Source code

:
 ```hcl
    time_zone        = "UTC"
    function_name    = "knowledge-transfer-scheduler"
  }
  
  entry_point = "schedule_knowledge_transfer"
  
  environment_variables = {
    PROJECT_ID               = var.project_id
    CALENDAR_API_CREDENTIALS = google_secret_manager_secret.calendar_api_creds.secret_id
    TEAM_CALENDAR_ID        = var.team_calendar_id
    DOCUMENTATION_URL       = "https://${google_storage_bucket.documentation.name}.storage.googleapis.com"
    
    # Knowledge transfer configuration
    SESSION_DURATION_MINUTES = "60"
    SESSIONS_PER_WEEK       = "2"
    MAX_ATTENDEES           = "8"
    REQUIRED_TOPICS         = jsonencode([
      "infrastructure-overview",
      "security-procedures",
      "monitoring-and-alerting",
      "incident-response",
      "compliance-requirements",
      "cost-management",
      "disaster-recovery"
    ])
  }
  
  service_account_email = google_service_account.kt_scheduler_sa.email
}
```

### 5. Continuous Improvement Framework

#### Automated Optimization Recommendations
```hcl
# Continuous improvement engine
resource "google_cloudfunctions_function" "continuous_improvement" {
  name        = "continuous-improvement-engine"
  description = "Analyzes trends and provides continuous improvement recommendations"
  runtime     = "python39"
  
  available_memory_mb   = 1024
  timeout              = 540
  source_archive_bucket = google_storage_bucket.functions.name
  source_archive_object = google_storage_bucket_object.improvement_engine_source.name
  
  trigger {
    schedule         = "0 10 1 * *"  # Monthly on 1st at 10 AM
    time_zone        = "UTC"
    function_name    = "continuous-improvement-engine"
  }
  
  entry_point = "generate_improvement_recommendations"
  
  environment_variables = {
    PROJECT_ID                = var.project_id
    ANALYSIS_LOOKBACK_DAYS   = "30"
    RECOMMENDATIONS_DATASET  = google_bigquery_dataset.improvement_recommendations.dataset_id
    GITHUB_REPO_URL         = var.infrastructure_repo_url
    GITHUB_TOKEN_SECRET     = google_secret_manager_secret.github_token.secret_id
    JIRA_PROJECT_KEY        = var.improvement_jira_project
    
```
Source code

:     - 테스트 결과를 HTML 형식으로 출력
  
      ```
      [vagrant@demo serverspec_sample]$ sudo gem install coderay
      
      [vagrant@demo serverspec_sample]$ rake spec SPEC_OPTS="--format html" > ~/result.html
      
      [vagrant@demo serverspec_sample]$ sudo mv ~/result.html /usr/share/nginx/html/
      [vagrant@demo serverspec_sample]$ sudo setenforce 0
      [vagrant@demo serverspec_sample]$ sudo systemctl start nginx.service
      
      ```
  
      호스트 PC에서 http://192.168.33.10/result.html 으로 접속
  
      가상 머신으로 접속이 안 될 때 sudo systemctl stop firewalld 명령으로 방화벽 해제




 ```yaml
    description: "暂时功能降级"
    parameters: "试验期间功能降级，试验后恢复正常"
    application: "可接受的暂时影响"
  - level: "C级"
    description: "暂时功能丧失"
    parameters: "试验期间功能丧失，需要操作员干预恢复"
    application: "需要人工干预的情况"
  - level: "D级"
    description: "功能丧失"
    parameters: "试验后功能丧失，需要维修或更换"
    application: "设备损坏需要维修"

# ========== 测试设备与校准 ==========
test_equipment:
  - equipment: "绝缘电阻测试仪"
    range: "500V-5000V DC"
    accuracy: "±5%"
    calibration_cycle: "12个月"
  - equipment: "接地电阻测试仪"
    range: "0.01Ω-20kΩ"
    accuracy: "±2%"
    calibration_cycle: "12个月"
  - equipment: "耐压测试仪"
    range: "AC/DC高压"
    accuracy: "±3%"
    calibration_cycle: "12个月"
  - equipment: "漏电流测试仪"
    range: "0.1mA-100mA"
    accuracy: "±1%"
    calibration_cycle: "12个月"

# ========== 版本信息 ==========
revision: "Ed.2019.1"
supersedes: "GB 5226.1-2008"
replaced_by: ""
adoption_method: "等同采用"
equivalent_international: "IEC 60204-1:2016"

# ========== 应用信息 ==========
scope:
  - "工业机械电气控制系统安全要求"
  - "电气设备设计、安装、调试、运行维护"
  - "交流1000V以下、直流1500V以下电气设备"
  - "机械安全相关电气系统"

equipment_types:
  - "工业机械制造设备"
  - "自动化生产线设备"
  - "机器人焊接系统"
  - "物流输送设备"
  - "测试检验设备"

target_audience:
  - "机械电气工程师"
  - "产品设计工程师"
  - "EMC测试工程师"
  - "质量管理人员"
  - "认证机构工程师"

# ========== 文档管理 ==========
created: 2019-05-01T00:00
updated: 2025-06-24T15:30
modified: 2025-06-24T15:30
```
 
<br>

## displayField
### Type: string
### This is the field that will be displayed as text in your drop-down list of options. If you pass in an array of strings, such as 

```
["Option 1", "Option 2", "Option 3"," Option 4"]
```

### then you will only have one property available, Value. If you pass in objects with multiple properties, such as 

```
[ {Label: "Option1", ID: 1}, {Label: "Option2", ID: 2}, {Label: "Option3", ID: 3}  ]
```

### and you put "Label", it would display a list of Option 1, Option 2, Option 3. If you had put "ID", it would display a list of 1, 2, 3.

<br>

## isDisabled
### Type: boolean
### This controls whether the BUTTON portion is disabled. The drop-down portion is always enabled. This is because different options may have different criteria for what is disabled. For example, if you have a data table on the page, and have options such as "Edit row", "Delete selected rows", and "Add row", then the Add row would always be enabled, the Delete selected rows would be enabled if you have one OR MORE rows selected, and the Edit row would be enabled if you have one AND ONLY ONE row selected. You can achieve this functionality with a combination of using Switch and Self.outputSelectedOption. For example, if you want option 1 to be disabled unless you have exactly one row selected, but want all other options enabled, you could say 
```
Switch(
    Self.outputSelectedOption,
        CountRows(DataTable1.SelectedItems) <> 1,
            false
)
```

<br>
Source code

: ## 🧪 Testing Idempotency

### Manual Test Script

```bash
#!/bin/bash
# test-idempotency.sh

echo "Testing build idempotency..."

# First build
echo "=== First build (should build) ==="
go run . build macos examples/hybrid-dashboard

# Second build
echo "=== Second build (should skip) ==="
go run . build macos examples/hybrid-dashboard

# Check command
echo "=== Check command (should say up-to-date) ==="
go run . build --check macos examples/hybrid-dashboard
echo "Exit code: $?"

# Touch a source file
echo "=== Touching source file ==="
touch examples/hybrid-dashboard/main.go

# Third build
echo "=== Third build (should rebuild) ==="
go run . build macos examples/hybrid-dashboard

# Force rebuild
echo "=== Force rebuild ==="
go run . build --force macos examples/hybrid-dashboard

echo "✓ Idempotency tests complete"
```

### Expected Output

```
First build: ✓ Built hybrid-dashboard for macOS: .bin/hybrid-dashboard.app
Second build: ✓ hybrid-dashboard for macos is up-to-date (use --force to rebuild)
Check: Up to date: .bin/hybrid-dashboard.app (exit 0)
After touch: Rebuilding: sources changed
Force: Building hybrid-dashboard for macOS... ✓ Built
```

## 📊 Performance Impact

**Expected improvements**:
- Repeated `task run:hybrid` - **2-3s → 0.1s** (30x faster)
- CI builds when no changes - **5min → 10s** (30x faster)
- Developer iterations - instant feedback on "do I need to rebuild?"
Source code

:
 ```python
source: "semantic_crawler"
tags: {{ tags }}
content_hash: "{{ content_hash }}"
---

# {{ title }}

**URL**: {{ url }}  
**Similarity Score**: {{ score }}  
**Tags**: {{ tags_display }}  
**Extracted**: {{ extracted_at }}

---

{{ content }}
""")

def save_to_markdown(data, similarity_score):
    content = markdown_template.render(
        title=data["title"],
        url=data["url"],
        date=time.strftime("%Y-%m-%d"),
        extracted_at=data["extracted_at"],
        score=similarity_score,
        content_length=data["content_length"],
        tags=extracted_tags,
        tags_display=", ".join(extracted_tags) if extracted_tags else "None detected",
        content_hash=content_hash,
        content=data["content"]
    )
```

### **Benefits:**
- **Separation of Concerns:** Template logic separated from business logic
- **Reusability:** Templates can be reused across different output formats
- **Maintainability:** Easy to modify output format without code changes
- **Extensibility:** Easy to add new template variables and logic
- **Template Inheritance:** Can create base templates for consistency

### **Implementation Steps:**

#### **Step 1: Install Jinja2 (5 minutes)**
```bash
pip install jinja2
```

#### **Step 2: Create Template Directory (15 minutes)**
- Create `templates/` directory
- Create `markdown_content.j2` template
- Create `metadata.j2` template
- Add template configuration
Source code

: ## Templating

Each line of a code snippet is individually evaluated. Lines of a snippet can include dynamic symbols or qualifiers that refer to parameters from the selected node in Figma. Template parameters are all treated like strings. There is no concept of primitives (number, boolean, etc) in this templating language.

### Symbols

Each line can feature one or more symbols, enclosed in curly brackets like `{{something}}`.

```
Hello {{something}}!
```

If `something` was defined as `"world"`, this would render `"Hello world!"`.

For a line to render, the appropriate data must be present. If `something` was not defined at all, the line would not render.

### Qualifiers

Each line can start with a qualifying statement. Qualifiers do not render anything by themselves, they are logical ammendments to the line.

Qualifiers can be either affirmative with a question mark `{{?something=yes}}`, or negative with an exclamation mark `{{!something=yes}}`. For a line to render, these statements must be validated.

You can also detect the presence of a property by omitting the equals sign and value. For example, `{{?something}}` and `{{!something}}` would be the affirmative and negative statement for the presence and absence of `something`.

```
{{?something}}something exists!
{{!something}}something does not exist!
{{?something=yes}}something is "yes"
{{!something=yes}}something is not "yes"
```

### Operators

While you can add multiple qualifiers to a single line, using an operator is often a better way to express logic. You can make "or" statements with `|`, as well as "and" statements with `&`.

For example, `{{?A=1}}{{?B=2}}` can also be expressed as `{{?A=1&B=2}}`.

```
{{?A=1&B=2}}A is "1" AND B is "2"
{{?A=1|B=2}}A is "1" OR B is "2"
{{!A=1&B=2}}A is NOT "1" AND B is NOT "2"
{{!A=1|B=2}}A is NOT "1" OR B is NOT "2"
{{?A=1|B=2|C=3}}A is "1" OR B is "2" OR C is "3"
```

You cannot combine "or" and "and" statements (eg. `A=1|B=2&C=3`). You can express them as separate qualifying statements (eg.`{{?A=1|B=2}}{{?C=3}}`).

========

▸ **YOUR TASK**: Lines from the records above that hold "pass" are the ones to list.

▸ **OUTPUT**:
### This is the field that will be displayed as text in your drop-down list of options. If you pass in an array of strings, such as 
### then you will only have one property available, Value. If you pass in objects with multiple properties, such as 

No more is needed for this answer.